═══ Listed entries ═══
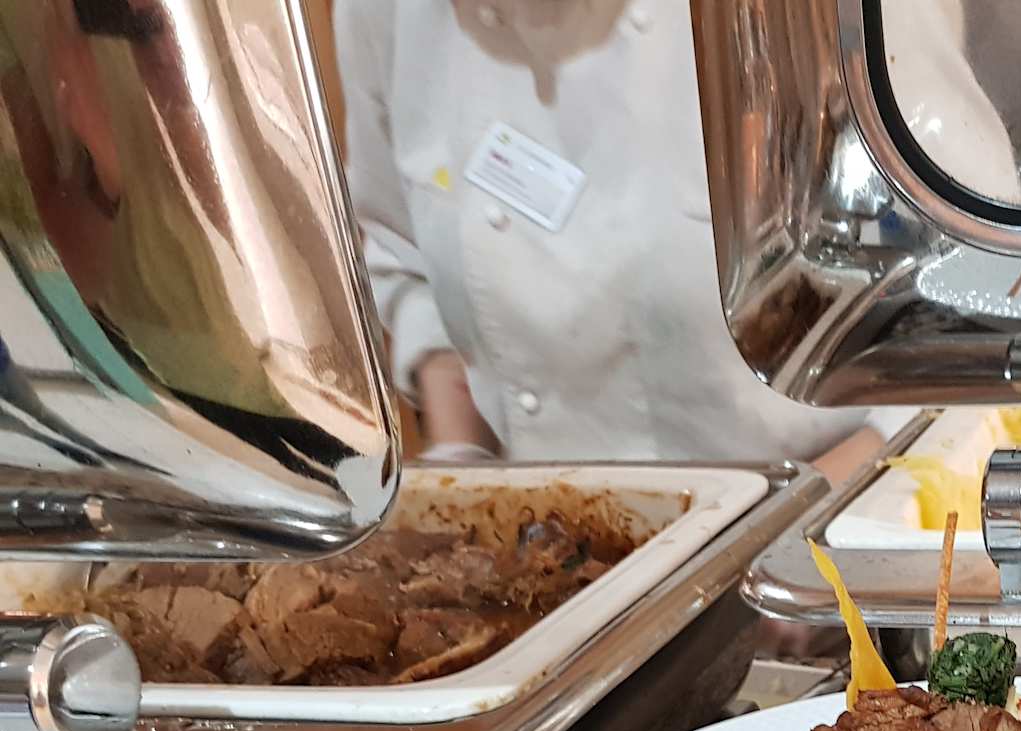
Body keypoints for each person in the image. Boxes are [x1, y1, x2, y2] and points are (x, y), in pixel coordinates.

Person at [335, 0, 897, 471]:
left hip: (838, 516)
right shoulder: (384, 12)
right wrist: (463, 458)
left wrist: (798, 527)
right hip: (559, 532)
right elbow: (402, 250)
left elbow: (937, 309)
═══
Transcribe the material above in full. No picture is to be copied.

# [Exercise answer]
Body keypoints for each person in the image. Boxes are [x1, y1, x2, y2] and points are (x, y), in pixel coordinates.

Person at [335, 0, 897, 471]:
left hip: (838, 516)
right shoulder: (384, 12)
right wrist: (463, 458)
left wrist: (798, 527)
right hip: (559, 532)
right elbow: (402, 250)
left elbow: (937, 309)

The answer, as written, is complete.